Hyundai Motor Co announced on Tuesday that it has formalized a $5 billion electric vehicle (EV) battery joint venture in the United States, fueling its electric ambitions in the country. The South Korean company will build a new battery manufacturing plant in Georgia with partner SK Innovation Co Ltd.’s battery unit SK On.
While Hyundai Motor and SK On have previously reached a tentative agreement, the official announcement of the $5 billion joint venture is a strong boost to the company’s seriousness in tapping the growing US EV market. The move is especially important as the U.S. previously announced Joe Biden’s administration’s Inflation Reduction Act (IRA), which imposes requirements on electric vehicle battery components and critical minerals so that car buyers can get up to $7,500 on a new car tax credit EV.
Also read: The US tax credit for EVs is fully explained.
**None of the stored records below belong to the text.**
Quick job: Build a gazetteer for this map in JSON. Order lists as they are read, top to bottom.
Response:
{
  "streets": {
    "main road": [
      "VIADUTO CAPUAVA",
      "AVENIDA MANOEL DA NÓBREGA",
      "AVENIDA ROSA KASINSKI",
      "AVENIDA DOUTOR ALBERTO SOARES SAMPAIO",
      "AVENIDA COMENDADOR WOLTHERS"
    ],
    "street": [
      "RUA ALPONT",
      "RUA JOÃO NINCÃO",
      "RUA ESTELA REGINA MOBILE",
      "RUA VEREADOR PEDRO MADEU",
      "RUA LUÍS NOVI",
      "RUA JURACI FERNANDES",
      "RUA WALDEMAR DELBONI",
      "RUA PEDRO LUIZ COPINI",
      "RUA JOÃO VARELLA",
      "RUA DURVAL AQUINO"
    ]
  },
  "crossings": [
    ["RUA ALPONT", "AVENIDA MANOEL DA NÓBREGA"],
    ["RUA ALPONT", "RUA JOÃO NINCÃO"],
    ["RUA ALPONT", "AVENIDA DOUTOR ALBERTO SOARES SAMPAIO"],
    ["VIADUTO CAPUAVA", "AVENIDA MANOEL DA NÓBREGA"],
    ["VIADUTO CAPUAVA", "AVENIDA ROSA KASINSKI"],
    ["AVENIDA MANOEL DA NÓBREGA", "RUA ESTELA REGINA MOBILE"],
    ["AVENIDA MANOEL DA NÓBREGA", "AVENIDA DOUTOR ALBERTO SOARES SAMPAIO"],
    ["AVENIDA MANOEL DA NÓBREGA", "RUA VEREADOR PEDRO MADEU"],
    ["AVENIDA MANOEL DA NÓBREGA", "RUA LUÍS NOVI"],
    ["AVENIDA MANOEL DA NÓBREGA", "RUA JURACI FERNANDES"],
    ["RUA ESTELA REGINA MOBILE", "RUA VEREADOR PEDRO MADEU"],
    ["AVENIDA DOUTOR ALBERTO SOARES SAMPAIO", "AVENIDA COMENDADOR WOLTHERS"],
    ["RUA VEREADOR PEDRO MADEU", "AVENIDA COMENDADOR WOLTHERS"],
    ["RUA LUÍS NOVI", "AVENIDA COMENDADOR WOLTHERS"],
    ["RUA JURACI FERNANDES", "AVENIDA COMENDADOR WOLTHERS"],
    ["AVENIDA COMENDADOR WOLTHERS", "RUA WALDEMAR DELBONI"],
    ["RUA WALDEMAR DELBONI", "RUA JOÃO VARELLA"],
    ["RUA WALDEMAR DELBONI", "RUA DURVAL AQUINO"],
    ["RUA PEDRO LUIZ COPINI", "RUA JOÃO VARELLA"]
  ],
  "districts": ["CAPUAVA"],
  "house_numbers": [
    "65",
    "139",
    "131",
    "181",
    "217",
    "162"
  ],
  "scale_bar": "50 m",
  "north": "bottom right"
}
Currently, neither Hyundai or Kia EVs qualify for the tax credit, which has also led to political friction in the past, with South Korea’s national security adviser raising the issue with his U.S. counterpart last year. Interestingly, the official announcement about the Hyundai joint venture was made during South Korean President Yoon Hee-yeol’s visit to Washington, the first visit by a South Korean leader to the country in 12 years. He was accompanied by senior officials from some of South Korea’s largest companies, including Chung Eui-sun, executive chairman of Hyundai Motor Group.